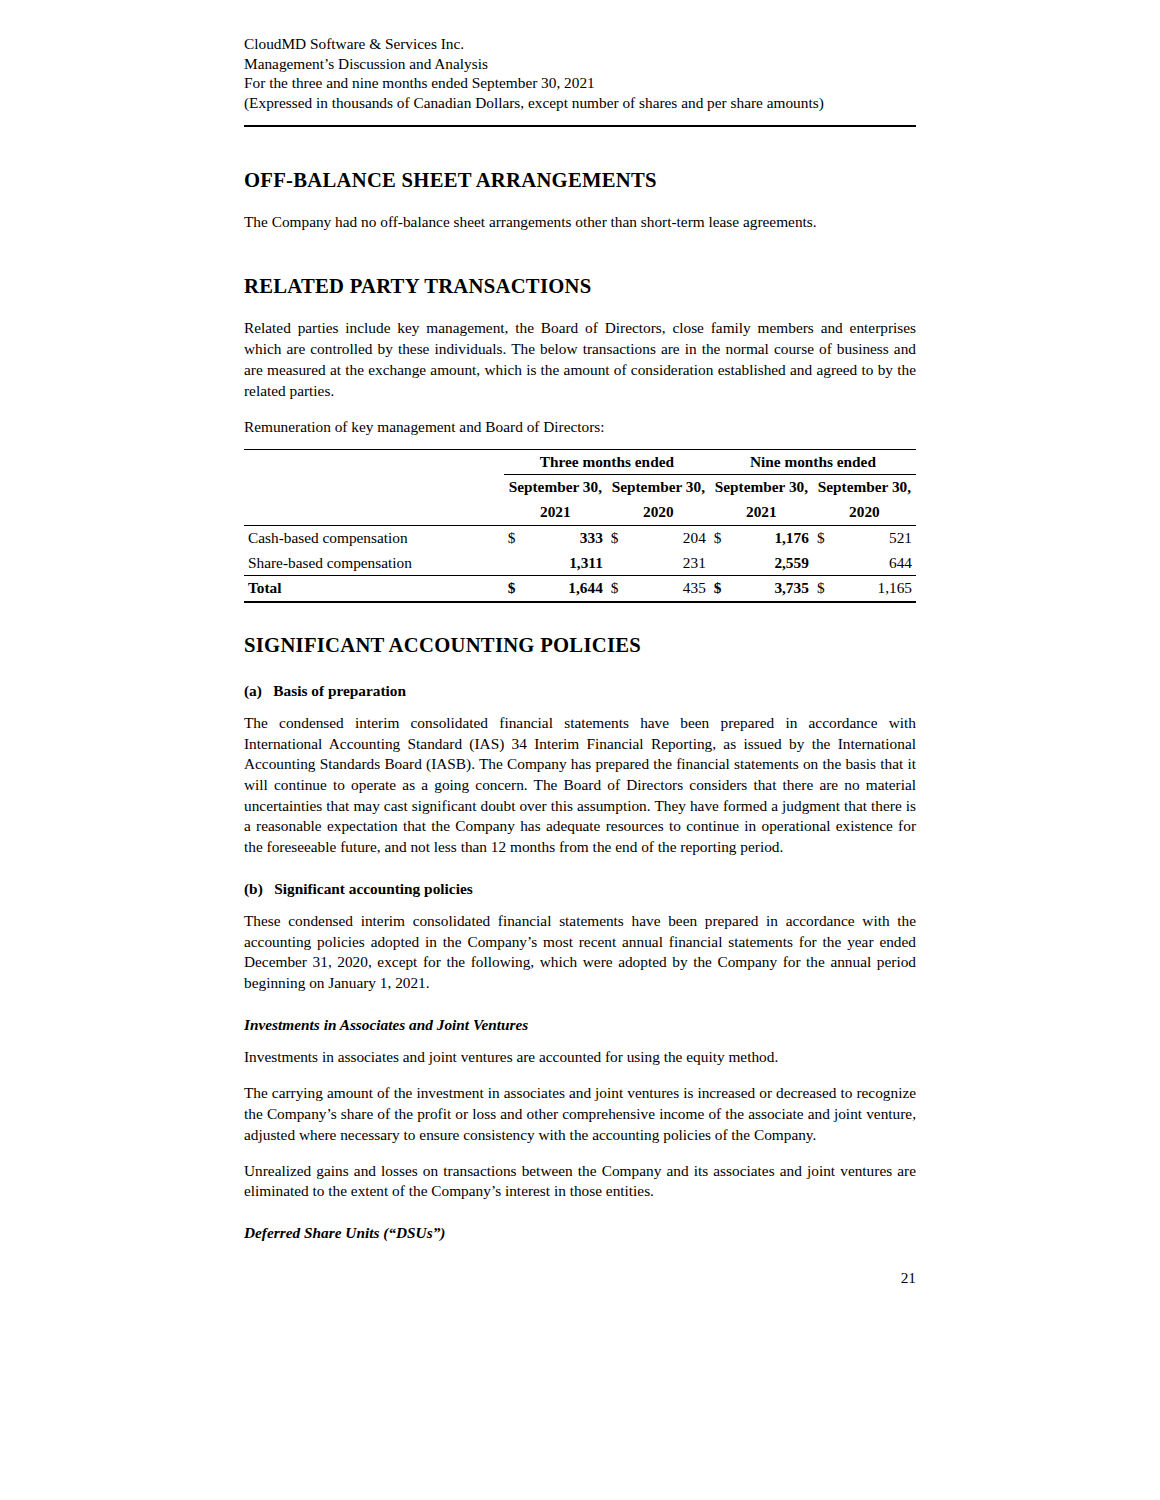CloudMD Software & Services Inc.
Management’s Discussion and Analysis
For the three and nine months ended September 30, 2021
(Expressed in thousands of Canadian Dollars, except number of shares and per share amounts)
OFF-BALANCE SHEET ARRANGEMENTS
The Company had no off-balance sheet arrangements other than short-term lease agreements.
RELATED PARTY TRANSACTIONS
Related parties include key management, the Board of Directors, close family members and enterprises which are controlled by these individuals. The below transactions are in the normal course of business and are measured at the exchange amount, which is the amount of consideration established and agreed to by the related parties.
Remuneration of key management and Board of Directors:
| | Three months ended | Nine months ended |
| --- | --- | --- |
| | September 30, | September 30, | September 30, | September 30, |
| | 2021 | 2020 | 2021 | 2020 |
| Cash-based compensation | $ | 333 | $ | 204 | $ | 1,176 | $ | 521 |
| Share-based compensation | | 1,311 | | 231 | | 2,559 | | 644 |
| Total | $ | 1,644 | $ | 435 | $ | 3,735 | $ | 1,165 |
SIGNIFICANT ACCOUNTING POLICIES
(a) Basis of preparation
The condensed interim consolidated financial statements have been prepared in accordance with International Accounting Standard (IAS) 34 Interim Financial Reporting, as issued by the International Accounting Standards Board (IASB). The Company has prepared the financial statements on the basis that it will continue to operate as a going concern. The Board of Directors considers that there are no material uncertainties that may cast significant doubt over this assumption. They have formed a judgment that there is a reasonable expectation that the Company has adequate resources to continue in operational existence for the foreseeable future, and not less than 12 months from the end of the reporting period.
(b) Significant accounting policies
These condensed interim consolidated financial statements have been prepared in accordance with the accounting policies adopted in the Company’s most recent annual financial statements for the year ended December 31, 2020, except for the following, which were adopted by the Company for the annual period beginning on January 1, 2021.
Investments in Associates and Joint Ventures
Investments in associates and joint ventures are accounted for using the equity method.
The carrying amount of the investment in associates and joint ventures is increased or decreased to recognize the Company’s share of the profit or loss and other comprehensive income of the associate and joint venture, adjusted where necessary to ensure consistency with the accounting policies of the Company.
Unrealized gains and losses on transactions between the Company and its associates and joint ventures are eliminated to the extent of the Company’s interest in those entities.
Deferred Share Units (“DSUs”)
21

|---|

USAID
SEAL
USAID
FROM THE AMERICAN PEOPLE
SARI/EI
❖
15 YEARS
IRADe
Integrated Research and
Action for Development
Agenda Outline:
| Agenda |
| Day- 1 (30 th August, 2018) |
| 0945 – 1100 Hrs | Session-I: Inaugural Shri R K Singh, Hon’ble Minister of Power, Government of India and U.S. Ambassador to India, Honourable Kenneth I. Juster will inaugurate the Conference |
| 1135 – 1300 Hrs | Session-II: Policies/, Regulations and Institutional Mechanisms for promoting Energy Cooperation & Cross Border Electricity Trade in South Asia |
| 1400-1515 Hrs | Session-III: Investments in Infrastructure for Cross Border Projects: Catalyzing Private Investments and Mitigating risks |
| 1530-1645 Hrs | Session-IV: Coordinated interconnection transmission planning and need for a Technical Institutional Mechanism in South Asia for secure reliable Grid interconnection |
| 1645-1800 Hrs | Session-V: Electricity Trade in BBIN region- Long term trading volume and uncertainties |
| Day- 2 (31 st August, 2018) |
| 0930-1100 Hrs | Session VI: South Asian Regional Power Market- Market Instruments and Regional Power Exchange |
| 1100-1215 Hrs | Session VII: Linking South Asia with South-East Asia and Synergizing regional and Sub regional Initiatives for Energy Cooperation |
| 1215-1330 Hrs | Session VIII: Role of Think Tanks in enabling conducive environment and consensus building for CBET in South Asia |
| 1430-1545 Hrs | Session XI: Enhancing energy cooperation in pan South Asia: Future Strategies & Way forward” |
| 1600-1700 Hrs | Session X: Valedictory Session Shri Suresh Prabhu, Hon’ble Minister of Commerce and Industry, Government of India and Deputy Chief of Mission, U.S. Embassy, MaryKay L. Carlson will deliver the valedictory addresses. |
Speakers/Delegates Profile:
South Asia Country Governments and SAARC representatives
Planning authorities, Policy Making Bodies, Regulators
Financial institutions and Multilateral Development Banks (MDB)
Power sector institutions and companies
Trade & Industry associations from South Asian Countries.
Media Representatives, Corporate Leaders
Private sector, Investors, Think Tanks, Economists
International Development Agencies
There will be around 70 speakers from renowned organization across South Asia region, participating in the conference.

|---|

* Problem details
Go through the material and select each line with the string "Asian" in it.

* Solution
| 0930-1100 Hrs | Session VI: South Asian Regional Power Market- Market Instruments and Regional Power Exchange |
Trade & Industry associations from South Asian Countries.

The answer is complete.